▸ **Your tasks**:
**1)** Answer these questions using the article about Il Corso:
(a) What does the restaurant's name mean?
(b) Where did the 100-year-old wood flooring come from?
(c) About what share of the restaurant's products are imported from Italy?
**2)** Pick up the article about Il Corso after its last sentence and write the next paragraph.

Il Corso Creates Authentic Italian Experience in Taste, Look

Executive Chef Mario Marfia imports many products from Italy

Pamela Bieri Restaurants, Watch & Listen - Restaurants

 

There is nothing to hide at Il Corso.

Even the restaurant’s name in Italian means the same as El Paseo in Spanish – or the Main Street.

This beautifully wrought, intricately imagined restaurant belongs on El Paseo – one of the most populated streets in the Coachella Valley.

Walk in and you’re initially struck by the high open loft ceilings, woven basket lights, and natural elements of recycled imported Italian stone, 100-year-old wood flooring – sourced from an old Italian farmhouse – plus tile, slate and marble.

In the kitchen, Executive Chef Mario Marfia brings an incredibly layered, authentic experience to Palm Desert’s newest restaurant. Marfia is also co-owner with Desert developer John Wessman.

Open seven months, Il Corso has drawn exceptional reviews for cuisine that offers wood-fired thin crust Roman-style pizzas, lunch time favorites of panini and innovative salads, appetizers such as Pomodoro y Burrata, and Mediterranean-inspired dinner entrees of seafood, shrimp, homemade meatballs, lamb, filets, chicken, imported pastas from Italy, and more.

“About 75 percent of our products are imported from Italy,” says Marfia. “Italian shrimp from the Mediterranean, Branzino fish, truffles, imported gragnano pasta, and pure extra virgin Italian olive oil.”

Marfia also owns Tiramisu, a small neighborhood restaurant in Palm Desert’s Palms to Pines center, and he has spent the past nine years going back and forth between California and Italy. His sojourns continually connect the two with innovation and authenticity.

▸ **Dataset records**:

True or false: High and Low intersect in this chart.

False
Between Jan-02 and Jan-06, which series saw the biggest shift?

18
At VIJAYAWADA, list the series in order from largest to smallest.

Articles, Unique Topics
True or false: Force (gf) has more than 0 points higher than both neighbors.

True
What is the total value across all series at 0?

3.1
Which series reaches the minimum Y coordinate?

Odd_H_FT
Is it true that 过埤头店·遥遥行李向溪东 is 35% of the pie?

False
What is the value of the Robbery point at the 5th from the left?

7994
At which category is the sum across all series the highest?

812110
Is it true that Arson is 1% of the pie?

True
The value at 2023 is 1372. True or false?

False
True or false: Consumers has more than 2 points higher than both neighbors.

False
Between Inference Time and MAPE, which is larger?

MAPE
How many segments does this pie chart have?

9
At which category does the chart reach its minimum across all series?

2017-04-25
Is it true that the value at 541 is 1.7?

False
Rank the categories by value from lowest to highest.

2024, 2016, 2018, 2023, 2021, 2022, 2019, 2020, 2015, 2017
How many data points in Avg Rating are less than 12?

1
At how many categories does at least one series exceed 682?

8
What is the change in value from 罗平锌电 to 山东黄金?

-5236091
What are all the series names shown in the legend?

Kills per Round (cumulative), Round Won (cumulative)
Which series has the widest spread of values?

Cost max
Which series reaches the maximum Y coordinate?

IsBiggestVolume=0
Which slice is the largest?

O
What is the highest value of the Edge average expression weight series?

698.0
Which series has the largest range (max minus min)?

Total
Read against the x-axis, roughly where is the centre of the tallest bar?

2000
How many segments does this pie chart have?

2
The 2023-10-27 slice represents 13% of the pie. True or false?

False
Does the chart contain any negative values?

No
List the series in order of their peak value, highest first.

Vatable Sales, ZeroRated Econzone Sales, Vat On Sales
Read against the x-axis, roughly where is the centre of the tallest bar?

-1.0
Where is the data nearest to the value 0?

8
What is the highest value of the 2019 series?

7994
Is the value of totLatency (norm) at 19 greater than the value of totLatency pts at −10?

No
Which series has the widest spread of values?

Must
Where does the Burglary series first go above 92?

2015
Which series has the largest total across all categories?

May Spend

▸ **Responses for each task**:
**1)**
(a) The Main Street, the same as El Paseo in Spanish.
(b) An old Italian farmhouse.
(c) About 75 percent.

**2)**
At a recent visit, Marfia proudly showed several cuts of the premium gragnano pasta spread on drying racks, readying for the day’s lunch and dinner dishes.

He demonstrated two of his best sellers, sautéed Spanish langostino with tomatoes over tagliolini, and a grilled whole Branzino (pictured below) with fingerling potatoes, tomatoes and Kalamata olives in olive oil. He also created a focaccia pizza bruschetta with fresh tomatoes, garlic and shaved Parmesan cheese, and Di Stefano Burrata with heirloom tomatoes.

“Some of the dishes, like Branzino and sole, are fileted tableside,” says Beverage Manager Mimmo Di Biasi. “And what’s not on the menu, the chef can make.”

Marfia also bakes his own focaccia and ciabatta breads in different shapes, Italian cookies such as chocolate hazelnut and lemon vanilla, and almond biscotti for both restaurants, come from Il Corso’s brick oven.

A corner glassed floor-to-ceiling wine cellar holds more than 300 bottles of wines, says Di Biasi. “Wines are from California, Italy, South Africa, Australia, New Zealand – all over the world.”

One side of the restaurant is devoted to the bar and lounge area where happy hour starts from noon to close. The other side is the large main dining room and small private room closed off by a reclaimed wood sliding “barn door.” The bar’s colorful and illuminated glass wall of bottles separates the lounge and dining room.

At the rear of the restaurant is “Il forno,” the kitchen and pizza oven where a long marble counter serves customers wanting to sit and watch the chefs and pizziolas at work. A sidewalk patio overlooking El Paseo is accessed through large glass doors from the main dining room.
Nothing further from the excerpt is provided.